21 agosto 2025

giovedì – San Pio X

 

In quel tempo, Gesù, riprese a parlare con parabole [ai capi dei sacerdoti e ai farisei] e disse:
«Il regno dei cieli è simile a un re, che fece una festa di nozze per suo figlio. Egli mandò i suoi servi a chiamare gli invitati alle nozze, ma questi non volevano venire.  Mandò di nuovo altri servi con quest’ordine: “Dite agli invitati: Ecco, ho preparato il mio pranzo; i miei buoi e gli animali ingrassati sono già uccisi e tutto è pronto; venite alle nozze!”. Ma quelli non se ne curarono e andarono chi al proprio campo, chi ai propri affari; altri poi presero i suoi servi, li insultarono e li uccisero. Allora il re si indignò: mandò le sue truppe, fece uccidere quegli assassini e diede alle fiamme la loro città.  Poi disse ai suoi servi: “La festa di nozze è pronta, ma gli invitati non erano degni; andate ora ai crocicchi delle strade e tutti quelli che troverete, chiamateli alle nozze”. Usciti per le strade, quei servi radunarono tutti quelli che trovarono, cattivi e buoni, e la sala delle nozze si riempì di commensali. Il re entrò per vedere i commensali e lì scorse un uomo che non indossava l’abito nuziale. Gli disse: “Amico, come mai sei entrato qui senza l’abito nuziale?”. Quello ammutolì. Allora il re ordinò ai servi: “Legatelo mani e piedi e gettatelo fuori nelle tenebre; là sarà pianto e stridore di denti”. Perché molti sono chiamati, ma pochi eletti» (Mt 22, 1-14).

 

L’idea centrale della prima parte della parabola è trasparente: il banchetto rappresenta il regno di Dio, e il re che invita è Dio stesso. Gli ospiti ragguardevoli invitati per primi sono i farisei.
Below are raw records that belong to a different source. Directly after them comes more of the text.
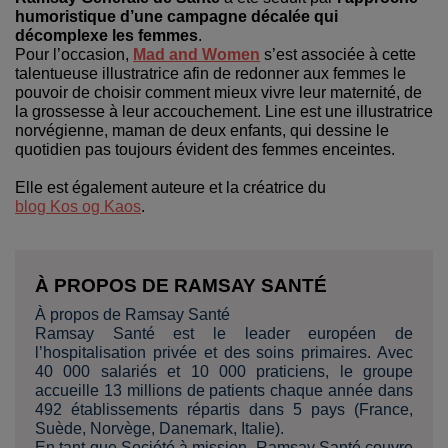
humoristique d’une campagne décalée qui
décomplexe les femmes
.
Pour l’occasion,
Mad and Women
s’est associée à cette
talentueuse illustratrice afin de redonner aux femmes le
pouvoir de choisir comment mieux vivre leur maternité, de
la grossesse à leur accouchement. Line est une illustratrice
norvégienne, maman de deux enfants, qui dessine le
quotidien pas toujours évident des femmes enceintes.
Elle est également auteure et la créatrice du
blog Kos og Kaos
.
À PROPOS DE RAMSAY SANTÉ
À propos de Ramsay Santé
Ramsay Santé est le leader européen de
l’hospitalisation privée et des soins primaires. Avec
40 000 salariés et 10 000 praticiens, le groupe
accueille 13 millions de patients chaque année dans
492 établissements répartis dans 5 pays (France,
Suède, Norvège, Danemark, Italie).
En tant que Société à mission, Ramsay Santé couvre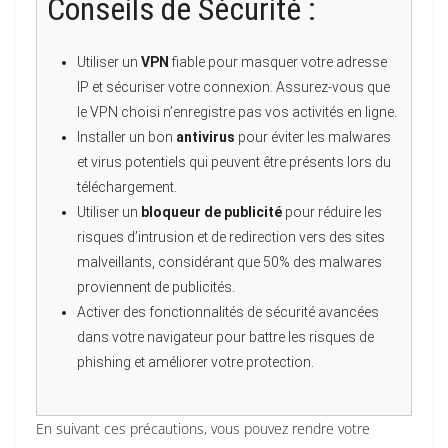
Conseils de Sécurité :
Utiliser un
VPN
fiable pour masquer votre adresse
IP et sécuriser votre connexion. Assurez-vous que
le VPN choisi n’enregistre pas vos activités en ligne.
Installer un bon
antivirus
pour éviter les malwares
et virus potentiels qui peuvent être présents lors du
téléchargement.
Utiliser un
bloqueur de publicité
pour réduire les
risques d’intrusion et de redirection vers des sites
malveillants, considérant que 50% des malwares
proviennent de publicités.
Activer des fonctionnalités de sécurité avancées
dans votre navigateur pour battre les risques de
phishing et améliorer votre protection.
En suivant ces précautions, vous pouvez rendre votre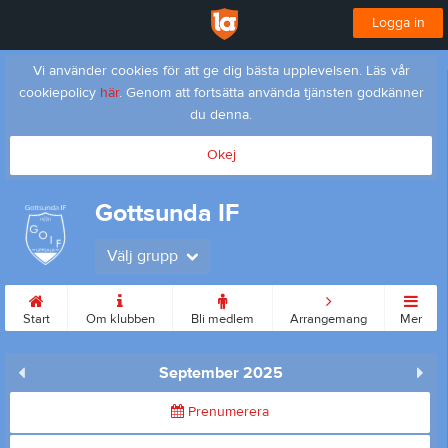
Logga in
Vi använder cookies för att ge dig bästa upplevelsen. Läs vår
cookiepolicy
här
. Genom att fortsätta använda tjänsten godkänner
du denna.
Okej
Gottsunda IF
Välj grupp
Start
Om klubben
Bli medlem
Arrangemang
Mer
September 2025
Prenumerera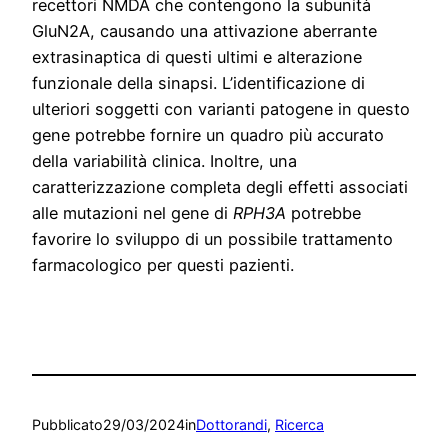
recettori NMDA che contengono la subunità
GluN2A, causando una attivazione aberrante
extrasinaptica di questi ultimi e alterazione
funzionale della sinapsi. L’identificazione di
ulteriori soggetti con varianti patogene in questo
gene potrebbe fornire un quadro più accurato
della variabilità clinica. Inoltre, una
caratterizzazione completa degli effetti associati
alle mutazioni nel gene di
RPH3A
potrebbe
favorire lo sviluppo di un possibile trattamento
farmacologico per questi pazienti.
Pubblicato
29/03/2024
in
Dottorandi
, 
Ricerca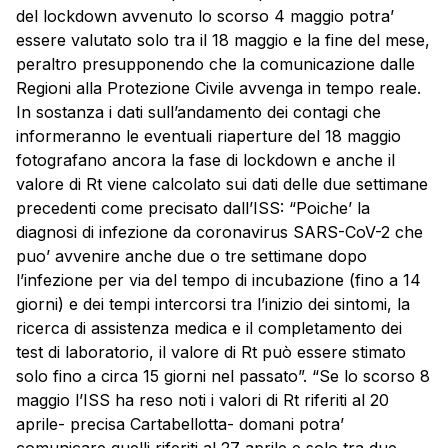
del lockdown avvenuto lo scorso 4 maggio potra’
essere valutato solo tra il 18 maggio e la fine del mese,
peraltro presupponendo che la comunicazione dalle
Regioni alla Protezione Civile avvenga in tempo reale.
In sostanza i dati sull’andamento dei contagi che
informeranno le eventuali riaperture del 18 maggio
fotografano ancora la fase di lockdown e anche il
valore di Rt viene calcolato sui dati delle due settimane
precedenti come precisato dall’ISS: “Poiche’ la
diagnosi di infezione da coronavirus SARS-CoV-2 che
puo’ avvenire anche due o tre settimane dopo
l’infezione per via del tempo di incubazione (fino a 14
giorni) e dei tempi intercorsi tra l’inizio dei sintomi, la
ricerca di assistenza medica e il completamento dei
test di laboratorio, il valore di Rt può essere stimato
solo fino a circa 15 giorni nel passato”. “Se lo scorso 8
maggio l’ISS ha reso noti i valori di Rt riferiti al 20
aprile- precisa Cartabellotta- domani potra’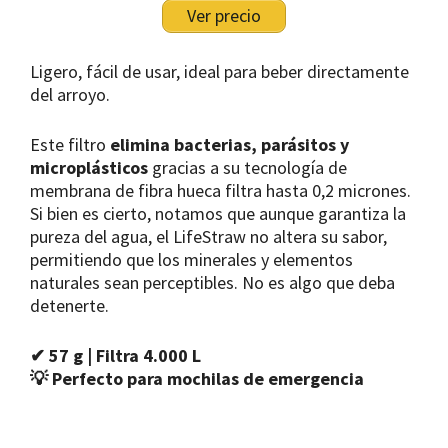
Ver precio
Ligero, fácil de usar, ideal para beber directamente
del arroyo.
Este filtro
elimina bacterias, parásitos y
microplásticos
gracias a su tecnología de
membrana de fibra hueca filtra hasta 0,2 micrones.
Si bien es cierto, notamos que aunque garantiza la
pureza del agua, el LifeStraw no altera su sabor,
permitiendo que los minerales y elementos
naturales sean perceptibles. No es algo que deba
detenerte.
✔ 57 g | Filtra 4.000 L
💡 Perfecto para mochilas de emergencia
Le persone invitate in un secondo tempo sono quelli che venivano considerati “peccatori”. Ovviamente, nella realtà religiosa rappresentata nella parabola, l’invito (il messaggio di Gesù) era stato rivolto contemporaneamente a tutti i Giudei, non prima ai farisei e poi ai “peccatori” come nella parabola; ma questo particolare era necessario allo svolgimento del racconto, e tra l’altro esprime anche il pensiero che l’appello di Dio pur se non viene ascoltato non si spegne, anche se coloro che, come gente pia, sembravano più di ogni altro destinati a rispondervi, assumono un atteggiamento di rifiuto. E’ lo stesso procedimento letterario e lo stesso pensiero della parabola dei due figli narrata da Matteo nel capitolo precedente: i “pii” si autoescludono dal regno, mentre i “peccatori” (e i pagani) vi entrano. La parola sulla distruzione della città degli invitati indegni, allude senz’altro alla distruzione di Gerusalemme nel 70 d.C. che i cristiani lessero come castigo di Dio per la città deicida. Quanto all’uomo senza la “veste nuziale” ha tutta l’aria di un’aggiunta di Matteo per prevenire ogni possibile fraintendimento del fatto che nella sala oltre ai buoni, c’erano anche “i cattivi”: qualcuno poteva intendere che per entrare nel regno di Dio non importano le qualità morali dei chiamati. Anche l’ultimo versetto deve essere stato inserito dall’evangelista per confermare lo stesso pensiero: la chiamata è assolutamente per tutti, ma per conseguire la salvezza non basta “essere chiamati”, è necessario rispondere. Ci penso, qualche volta? (Don Gian Franco Poli).